Per The Washington Post, a heat dome is a pocket “of slow-moving hot air under higher pressure that blocks new weather systems from moving in.”

Stefano, who operates both an indoor extraction facility in Seattle and greenhouse operation in Ellensburg, added that conditions weren’t much improved in the greenhouse—even with shade cloths and swamp coolers, the structures remain above 80 degrees. While that is an improvement on the outdoor temperature, it remains elevated for ideal cannabis cultivation (which typically is set in the mid-to-high-70s).

Alex Cooley, co-founder of Solstice, which cultivates indoors, outdoors and in greenhouses in Seattle, Ephrata and Trinidad, Washington, said the company has moved shifts up earlier in the day, with some starting at 4 a.m. In addition, he noted they have increased irrigation frequency but decreased volume, and water right before the lights go out.

And, like Stefano, one of the primary tools Solstice using to beat the heat is “shade cloth, shade cloth, shade cloth,” Cooley said in an email sent June 29.

In British Columbia’s Okanagan Valley, Cannasol Farms owner Jeremy Moberg said that the most shocking aspect about the heat is how early it arrived this year. While he has experienced triple-digit temperatures in past years, “it was like one day in August. … It wasn’t prolonged,” he said in a phone interview with CBT.

Moberg said he has yet to see any outsized negative impacts from the heat on the crops but remains vigilant for the health and safety of his team, especially when working under light-deprivation structures where he estimates the air to be approximately 130 F (or roughly 55 degrees Celsius). He has stocked up on popsicles for staff to keep cool, as well as shifted work schedules to 5-10 a.m. so his team would not be working under the direct sun or during the peak heat.

As temperatures rocketed to 104 degrees in the Emerald City over the weekend, Stefano is allowing staff at the Seattle extraction lab to start and finish work earlier, or simply not come in. That’s because the warehouse is not equipped with air conditioning (the farmhouse in Ellensburg does have A/C for the team members to cool off).

In Southern Oregon, Takilma-based East Fork Cultivars saw temperatures peak at 115 this past weekend. Aaron Howard, co-founder of East Fork Cultivars, said in an email to CBT on June 29 that the company was able to plant its crop a bit earlier this year (thanks to warm and dry temperatures), allowing the plants to acclimate to the outdoor conditions over a longer period before the heatwave hit, minimizing heat-related plant stress. “I imagine if we had only just planted, the plants would have struggled,” he said.

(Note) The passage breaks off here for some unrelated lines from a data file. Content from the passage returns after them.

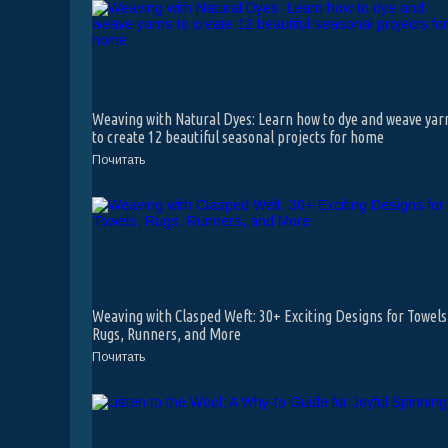
Weaving with Natural Dyes: Learn how to dye and weave yar
to create 12 beautiful seasonal projects for home
Почитать
Weaving with Clasped Weft: 30+ Exciting Designs for Towels
Rugs, Runners, and More
Почитать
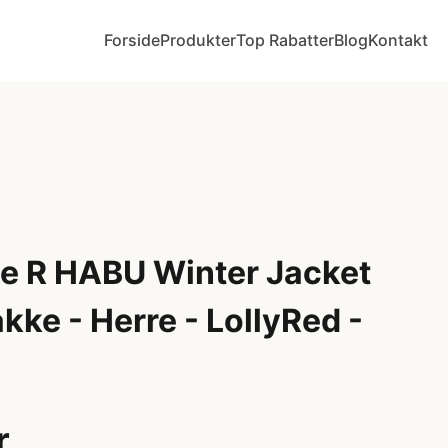
Forside
Produkter
Top Rabatter
Blog
Kontakt
e R HABU Winter Jacket
akke - Herre - LollyRed -
r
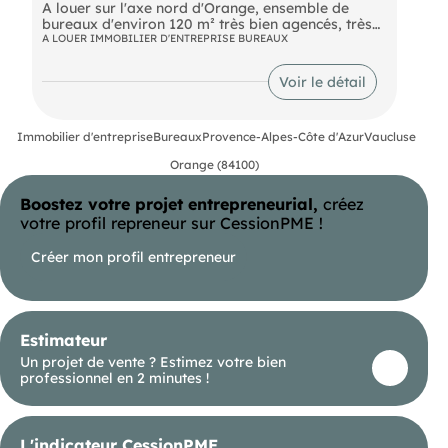
A louer sur l'axe nord d'Orange, ensemble de
bureaux d'environ 120 m² très bien agencés, très
lumineux au 1er étage d'un immeuble de bureaux.
A LOUER IMMOBILIER D'ENTREPRISE BUREAUX
Plusieurs bureaux indépendants et open-space.
Voir le détail
Immobilier d'entreprise
Bureaux
Provence-Alpes-Côte d'Azur
Vaucluse
Orange (84100)
Boostez votre projet entrepreneurial,
créez
votre profil repreneur sur CessionPME !
Créer mon profil entrepreneur
Estimateur
Un projet de vente ? Estimez votre bien
professionnel en 2 minutes !
L'indicateur CessionPME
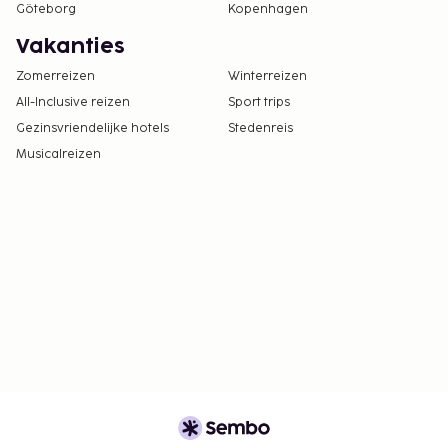
Göteborg
Kopenhagen
Vakanties
Zomerreizen
Winterreizen
All-Inclusive reizen
Sport trips
Gezinsvriendelijke hotels
Stedenreis
Musicalreizen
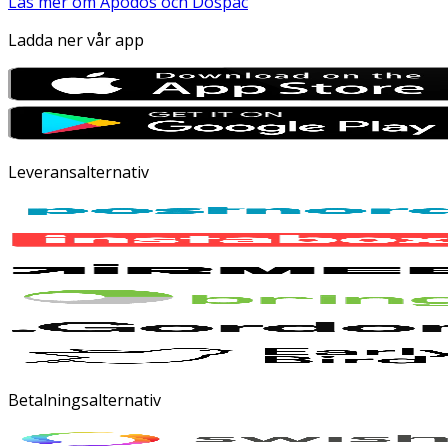
Läs mer om Apodos och Dospac
Ladda ner vår app
Leveransalternativ
Betalningsalternativ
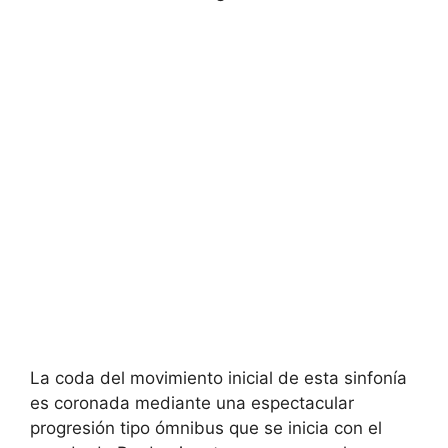
La coda del movimiento inicial de esta sinfonía
es coronada mediante una espectacular
progresión tipo ómnibus que se inicia con el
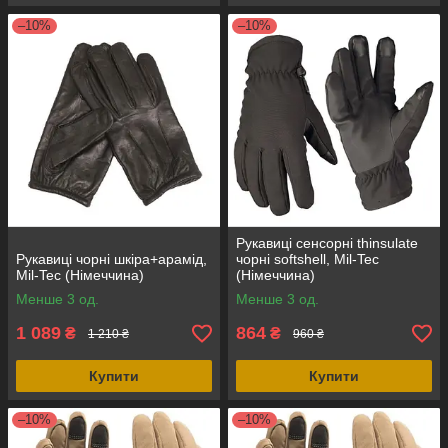
–10%
–10%
Рукавиці сенсорні thinsulate
Рукавиці чорні шкіра+арамід,
чорні softshell, Mil-Tec
Mil-Tec (Німеччина)
(Німеччина)
Менше 3 од.
Менше 3 од.
1 089
864
₴
₴
1 210 ₴
960 ₴
Купити
Купити
–10%
–10%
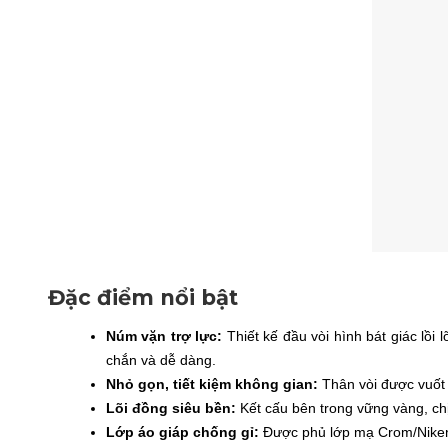
Đặc điểm nổi bật
Núm vặn trợ lực:
Thiết kế đầu vòi hình bát giác lồ
chắn và dễ dàng.
Nhỏ gọn, tiết kiệm không gian:
Thân vòi được vuốt 
Lõi đồng siêu bền:
Kết cấu bên trong vững vàng, ch
Lớp áo giáp chống gỉ:
Được phủ lớp mạ Crom/Niken t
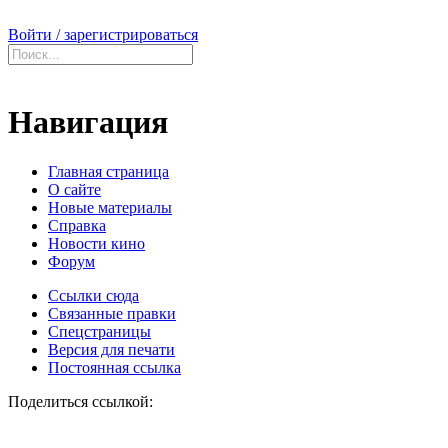
Войти / зарегистрироваться
Навигация
Главная страница
О сайте
Новые материалы
Справка
Новости кино
Форум
Ссылки сюда
Связанные правки
Спецстраницы
Версия для печати
Постоянная ссылка
Поделиться ссылкой:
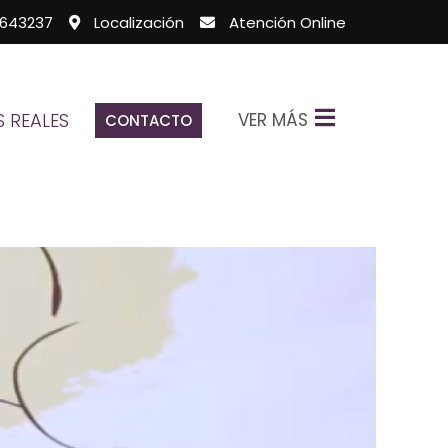
643237
Localización
Atención Online
VER MÁS
 REALES
CONTACTO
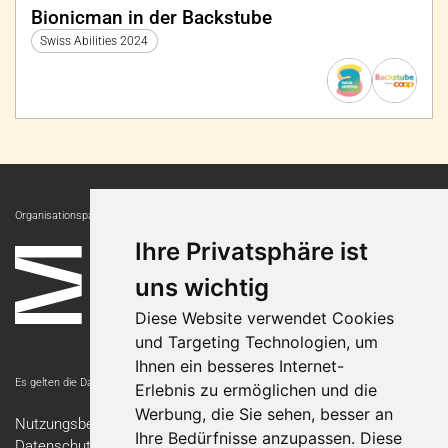
Bionicman in der Backstube
Swiss Abilities 2024
Organisationspartnerin:
Ihre Privatsphäre ist
uns wichtig
Diese Website verwendet Cookies
und Targeting Technologien, um
Ihnen ein besseres Internet-
Es gelten die Datenschutzbestimmungen der Messe Luzern AG.
Erlebnis zu ermöglichen und die
Werbung, die Sie sehen, besser an
Nutzungsbedingungen
Ihre Bedürfnisse anzupassen. Diese
Datenschutzerklärung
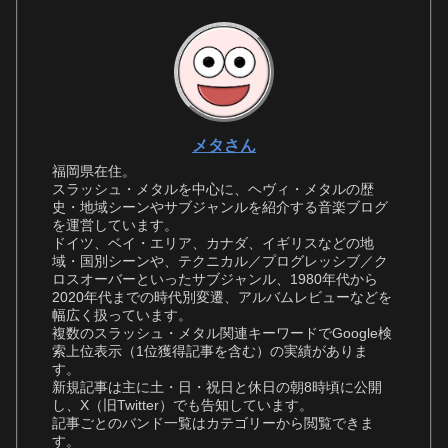
メタさん
福岡県在住。
スラッシュ・メタルを中心に、ヘヴィ・メタルの歴
史・地域シーンやサブジャンルを紹介する音楽ブログ
を運営しています。
ドイツ、ベイ・エリア、カナダ、イギリスなどの地
域・国別シーンや、テクニカル／プログレッシブ／ク
ロスオーバーといったサブジャンル、1980年代から
2020年代までの時代別変遷、アルバムレビューなどを
幅広く扱っています。
複数のスラッシュ・メタル関連キーワードでGoogle検
索上位表示（1位獲得記事を含む）の実績がありま
す。
新規記事は主に土・日・祝日と休日の朝8時頃に公開
し、X（旧Twitter）でも告知しています。
記事ごとのバンド一覧はカテゴリーから閲覧できま
す。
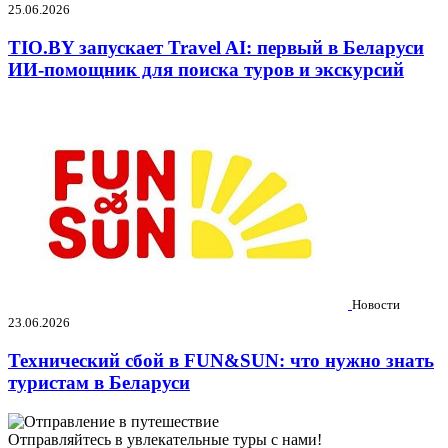
25.06.2026
TIO.BY запускает Travel AI: первый в Беларуси
ИИ-помощник для поиска туров и экскурсий
Новости
23.06.2026
Технический сбой в FUN&SUN: что нужно знать
туристам в Беларуси
Отправляйтесь в увлекательные туры с нами!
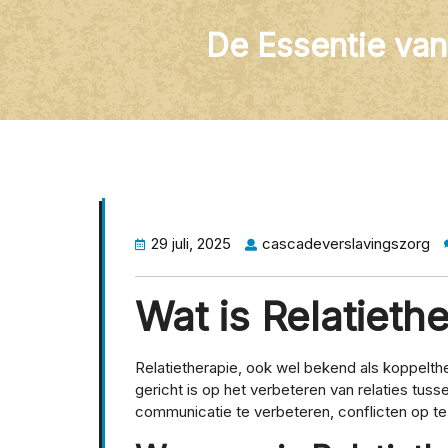
De Essentie van
29 juli, 2025
cascadeverslavingszorg
Wat is Relatieth
Relatietherapie, ook wel bekend als koppelthe
gericht is op het verbeteren van relaties tuss
communicatie te verbeteren, conflicten op te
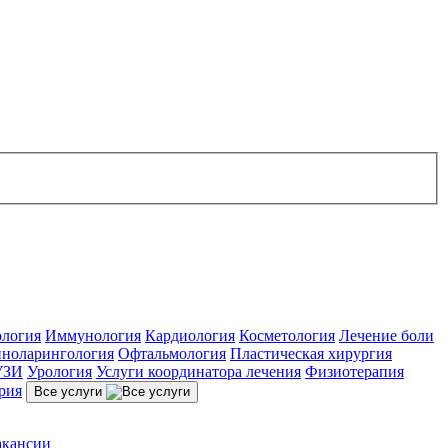
ология
Иммунология
Кардиология
Косметология
Лечение боли
ноларингология
Офтальмология
Пластическая хирургия
УЗИ
Урология
Услуги координатора лечения
Физиотерапия
рия
Все услуги
акансии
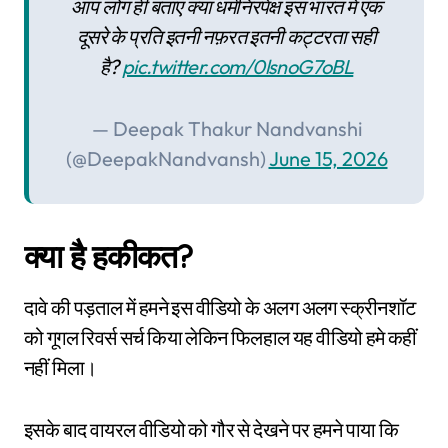
आप लोग ही बताएं क्या धर्मनिरपेक्ष इस भारत में एक
दूसरे के प्रति इतनी नफ़रत इतनी कट्टरता सही
है?
pic.twitter.com/0lsnoG7oBL
— Deepak Thakur Nandvanshi
(@DeepakNandvansh)
June 15, 2026
क्या है हकीकत?
दावे की पड़ताल में हमने इस वीडियो के अलग अलग स्क्रीनशॉट
को गूगल रिवर्स सर्च किया लेकिन फिलहाल यह वीडियो हमे कहीं
नहीं मिला।
इसके बाद वायरल वीडियो को गौर से देखने पर हमने पाया कि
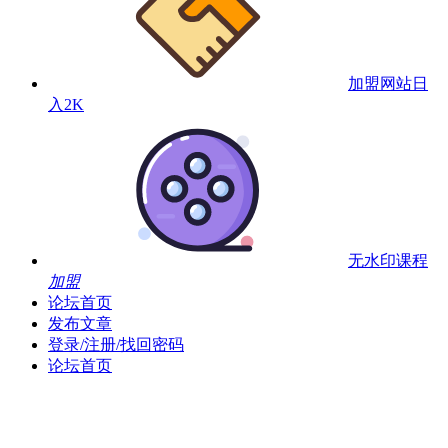
加盟网站
日
入2K
无水印课程
加盟
论坛首页
发布文章
登录/注册/找回密码
论坛首页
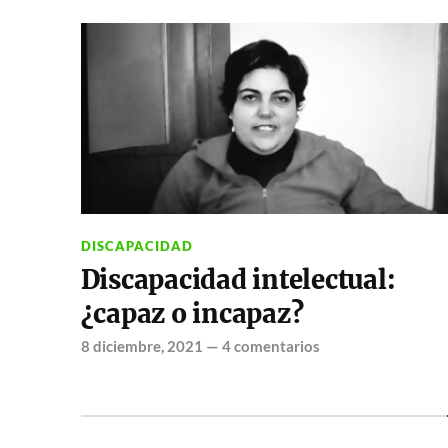
DISCAPACIDAD
Discapacidad intelectual:
¿capaz o incapaz?
8 diciembre, 2021
—
4 comentarios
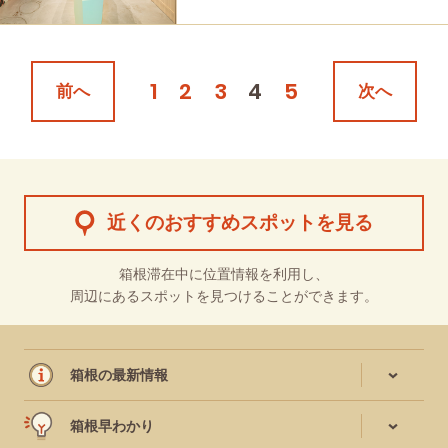
#グルメ
1
2
3
4
5
前へ
次へ
近くのおすすめスポットを見る
箱根滞在中に位置情報を利用し、
周辺にあるスポットを見つけることができます。
箱根の最新情報
箱根早わかり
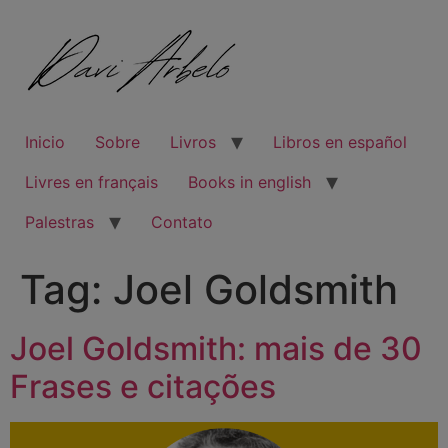
Inicio
Sobre
Livros
Libros en español
Livres en français
Books in english
Palestras
Contato
Tag:
Joel Goldsmith
Joel Goldsmith: mais de 30
Frases e citações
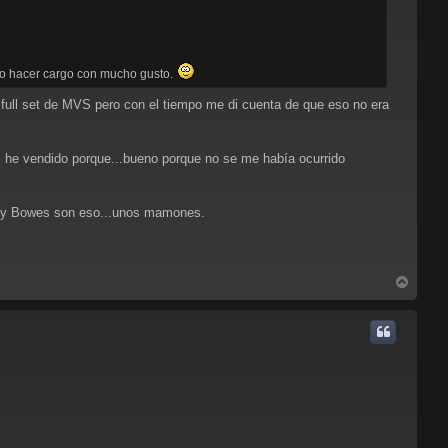
edo hacer cargo con mucho gusto.
full set de MVS pero con el tiempo me di cuenta de que eso no era
s he vendido porque...bueno porque no se me había ocurrido
itney Bowes son eso...unos mamones.
A
r
r
i
b
a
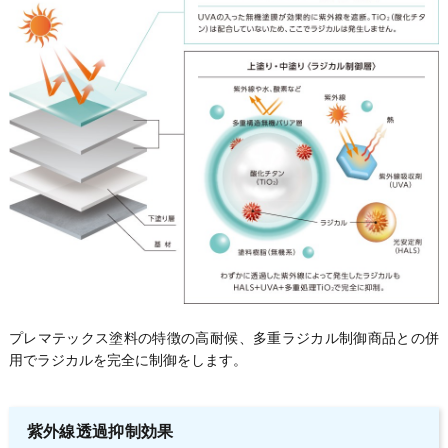
プレマテックス塗料の特徴の高耐候、多重ラジカル制御商品との併
用でラジカルを完全に制御をします。
紫外線透過抑制効果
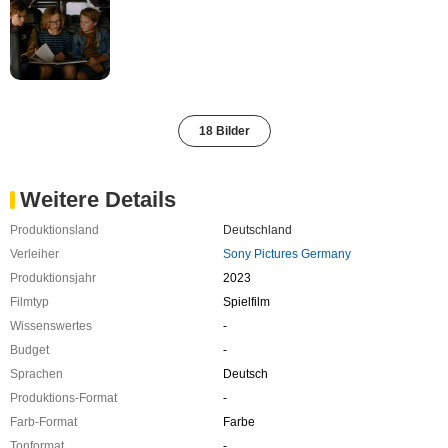
18 Bilder
Weitere Details
Produktionsland
Deutschland
Verleiher
Sony Pictures Germany
Produktionsjahr
2023
Filmtyp
Spielfilm
Wissenswertes
-
Budget
-
Sprachen
Deutsch
Produktions-Format
-
Farb-Format
Farbe
Tonformat
-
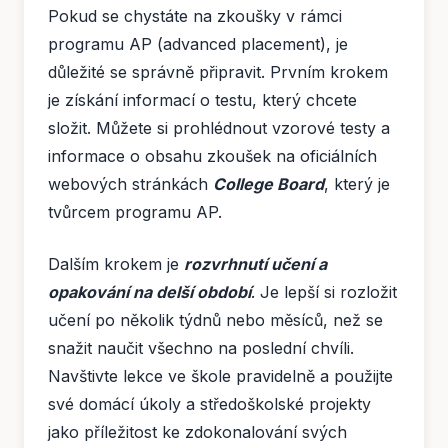
Pokud se chystáte na zkoušky v rámci
programu AP (advanced placement), je
důležité se správně připravit. Prvním krokem
je získání informací o testu, který chcete
složit. Můžete si prohlédnout vzorové testy a
informace o obsahu zkoušek na oficiálních
webových stránkách
College Board
, který je
tvůrcem programu AP.
Dalším krokem je
rozvrhnutí učení a
opakování na delší období
. Je lepší si rozložit
učení po několik týdnů nebo měsíců, než se
snažit naučit všechno na poslední chvíli.
Navštivte lekce ve škole pravidelně a použijte
své domácí úkoly a středoškolské projekty
jako příležitost ke zdokonalování svých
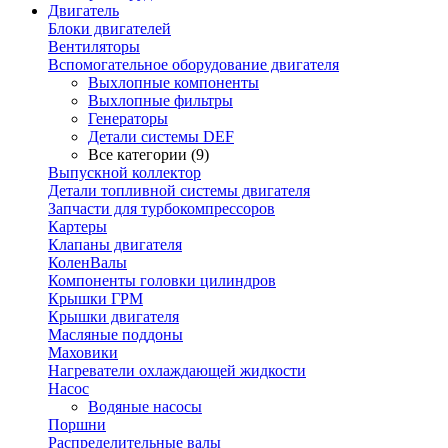
Двигатель
Блоки двигателей
Вентиляторы
Вспомогательное оборудование двигателя
Выхлопные компоненты
Выхлопные фильтры
Генераторы
Детали системы DEF
Все категории (9)
Выпускной коллектор
Детали топливной системы двигателя
Запчасти для турбокомпрессоров
Картеры
Клапаны двигателя
КоленВалы
Компоненты головки цилиндров
Крышки ГРМ
Крышки двигателя
Масляные поддоны
Маховики
Нагреватели охлаждающей жидкости
Насос
Водяные насосы
Поршни
Распределительные валы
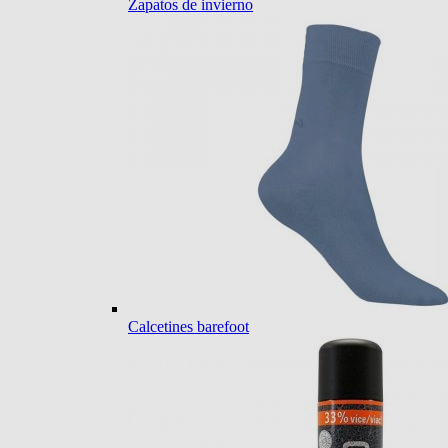
Zapatos de invierno
Calcetines barefoot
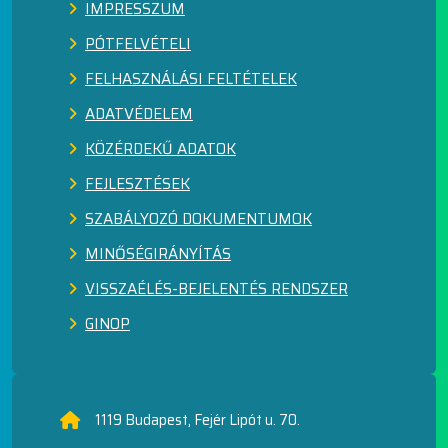
IMPRESSZUM
PÓTFELVÉTELI
FELHASZNÁLÁSI FELTÉTELEK
ADATVÉDELEM
KÖZÉRDEKŰ ADATOK
FEJLESZTÉSEK
SZABÁLYOZÓ DOKUMENTUMOK
MINŐSÉGIRÁNYÍTÁS
VISSZAÉLÉS-BEJELENTÉS RENDSZER
GINOP
1119 Budapest, Fejér Lipót u. 70.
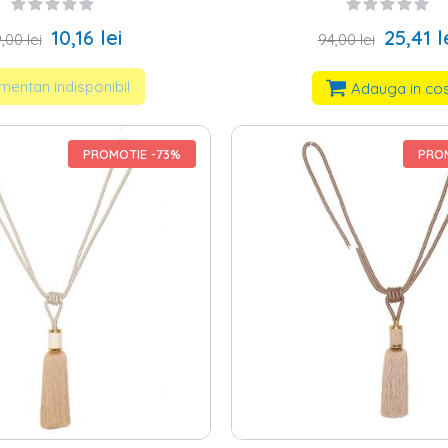
10,16 lei
25,41 l
,00 lei
94,00 lei
entan indisponibil
Adauga in co
PROMOTIE -73%
PROM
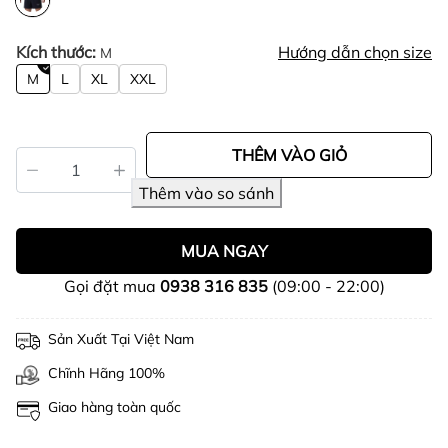
Kích thước:
Hướng dẫn chọn size
M
M
L
XL
XXL
THÊM VÀO GIỎ
MUA NGAY
Gọi đặt mua
0938 316 835
(09:00 - 22:00)
Sản Xuất Tại Việt Nam
Chĩnh Hãng 100%
Giao hàng toàn quốc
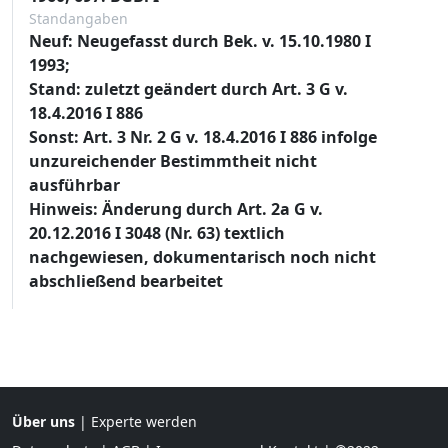
Standangaben
Neuf: Neugefasst durch Bek. v. 15.10.1980 I
1993;
Stand: zuletzt geändert durch Art. 3 G v.
18.4.2016 I 886
Sonst: Art. 3 Nr. 2 G v. 18.4.2016 I 886 infolge
unzureichender Bestimmtheit nicht
ausführbar
Hinweis: Änderung durch Art. 2a G v.
20.12.2016 I 3048 (Nr. 63) textlich
nachgewiesen, dokumentarisch noch nicht
abschließend bearbeitet
Über uns
|
Experte werden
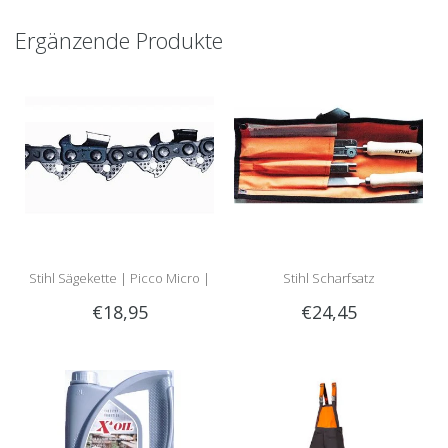
Ergänzende Produkte
Stihl Sägekette | Picco Micro |
Stihl Scharfsatz
€18,95
€24,45
30cm | 1.3mm | 3/8 |
Artikelnummer 3636 000 0044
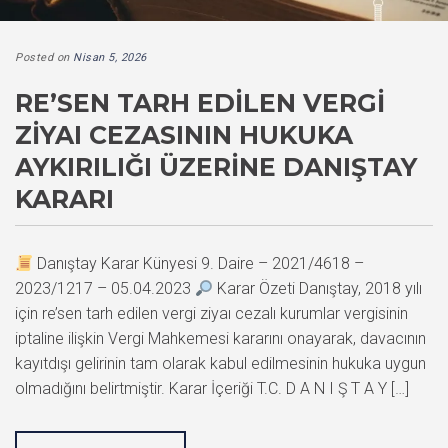
Posted on
Nisan 5, 2026
RE’SEN TARH EDILEN VERGI
ZIYAI CEZASININ HUKUKA
AYKIRILIĞI ÜZERINE DANIŞTAY
KARARI
Danıştay Karar Künyesi 9. Daire – 2021/4618 –
2023/1217 – 05.04.2023
Karar Özeti Danıştay, 2018 yılı
için re’sen tarh edilen vergi ziyaı cezalı kurumlar vergisinin
iptaline ilişkin Vergi Mahkemesi kararını onayarak, davacının
kayıtdışı gelirinin tam olarak kabul edilmesinin hukuka uygun
olmadığını belirtmiştir. Karar İçeriği T.C. D A N I Ş T A Y […]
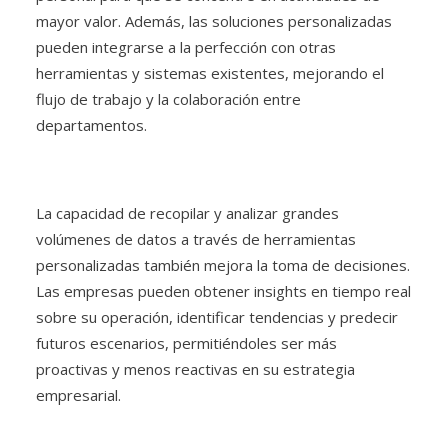
mayor valor. Además, las soluciones personalizadas
pueden integrarse a la perfección con otras
herramientas y sistemas existentes, mejorando el
flujo de trabajo y la colaboración entre
departamentos.
La capacidad de recopilar y analizar grandes
volúmenes de datos a través de herramientas
personalizadas también mejora la toma de decisiones.
Las empresas pueden obtener insights en tiempo real
sobre su operación, identificar tendencias y predecir
futuros escenarios, permitiéndoles ser más
proactivas y menos reactivas en su estrategia
empresarial.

To keep his recently planted crops alive through the heat, Moberg has been using roughly twice the amount of water he would normally be using at this time. “I have two of my own wells, and I’m a little bit worried about them going dry,” he said. “We are lucky enough to have a big, massive aquifer that dates back to the ice ages. But we’re essentially mining [water]. It’s not being replaced at the same rate.” Stefano also increased irrigation frequency in addition to running sprinklers through the crop.

Moberg said farmers who typically plant later in the season might want to consider waiting a few extra days to ensure clones and smaller plants don’t get overwhelmed by both the transplant shock and heat stress, the combination of which could lead to total crop loss.

One benefit of the heat, according to Moberg, is that he has not experienced the same pest pressures as in years past—although that is likely to be short-lived. Once the temperatures drop to optimal conditions for pest development, he expects insects such as russet mites to make their presence felt as they return to their normal lifecycles. “Be on top of the pest pressure,” he advised, “’cause it’s going to follow the heatwave.”

Cannabis Business Times editor Michelle Simakis contributed to this story.